Rows from a dataset:
►
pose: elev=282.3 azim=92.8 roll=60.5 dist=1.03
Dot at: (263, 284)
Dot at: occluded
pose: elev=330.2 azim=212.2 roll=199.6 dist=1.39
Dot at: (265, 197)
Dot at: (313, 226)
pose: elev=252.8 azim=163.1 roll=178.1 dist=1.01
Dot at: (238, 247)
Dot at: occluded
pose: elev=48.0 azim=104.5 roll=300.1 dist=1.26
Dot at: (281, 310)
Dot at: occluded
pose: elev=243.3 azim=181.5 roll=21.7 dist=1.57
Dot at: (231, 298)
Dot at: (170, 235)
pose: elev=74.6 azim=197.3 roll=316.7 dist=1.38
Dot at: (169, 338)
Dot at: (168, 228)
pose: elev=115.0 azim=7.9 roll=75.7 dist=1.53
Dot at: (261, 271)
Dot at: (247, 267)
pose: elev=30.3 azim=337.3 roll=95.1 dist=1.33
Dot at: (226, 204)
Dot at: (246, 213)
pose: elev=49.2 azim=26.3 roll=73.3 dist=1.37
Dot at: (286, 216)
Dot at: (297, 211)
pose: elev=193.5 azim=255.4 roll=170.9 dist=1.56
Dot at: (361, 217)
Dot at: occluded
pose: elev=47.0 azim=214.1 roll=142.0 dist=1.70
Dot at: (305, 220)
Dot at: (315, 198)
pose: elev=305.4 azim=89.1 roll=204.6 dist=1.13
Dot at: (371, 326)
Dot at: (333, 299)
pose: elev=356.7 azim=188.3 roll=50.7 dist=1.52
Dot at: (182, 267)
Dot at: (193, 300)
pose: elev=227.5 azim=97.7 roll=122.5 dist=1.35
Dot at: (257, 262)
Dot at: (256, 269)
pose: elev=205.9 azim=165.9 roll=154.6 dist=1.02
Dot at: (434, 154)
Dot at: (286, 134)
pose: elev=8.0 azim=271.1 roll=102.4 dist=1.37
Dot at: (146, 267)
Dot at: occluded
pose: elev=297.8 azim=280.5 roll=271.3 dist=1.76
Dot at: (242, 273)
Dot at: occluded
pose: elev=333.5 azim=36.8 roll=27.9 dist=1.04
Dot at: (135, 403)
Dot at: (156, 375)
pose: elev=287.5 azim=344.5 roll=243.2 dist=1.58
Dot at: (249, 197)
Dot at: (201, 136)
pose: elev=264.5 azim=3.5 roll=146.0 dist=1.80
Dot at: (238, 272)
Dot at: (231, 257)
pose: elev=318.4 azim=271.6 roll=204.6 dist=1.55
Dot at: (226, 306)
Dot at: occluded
◄
● **Task details**:
Repeat word for word the stretch of rows from the line containing "pose: elev=30.3 azim=337.3" through the line containing "Dot at: (315, 198)".

● **Written response**:
pose: elev=30.3 azim=337.3 roll=95.1 dist=1.33
Dot at: (226, 204)
Dot at: (246, 213)
pose: elev=49.2 azim=26.3 roll=73.3 dist=1.37
Dot at: (286, 216)
Dot at: (297, 211)
pose: elev=193.5 azim=255.4 roll=170.9 dist=1.56
Dot at: (361, 217)
Dot at: occluded
pose: elev=47.0 azim=214.1 roll=142.0 dist=1.70
Dot at: (305, 220)
Dot at: (315, 198)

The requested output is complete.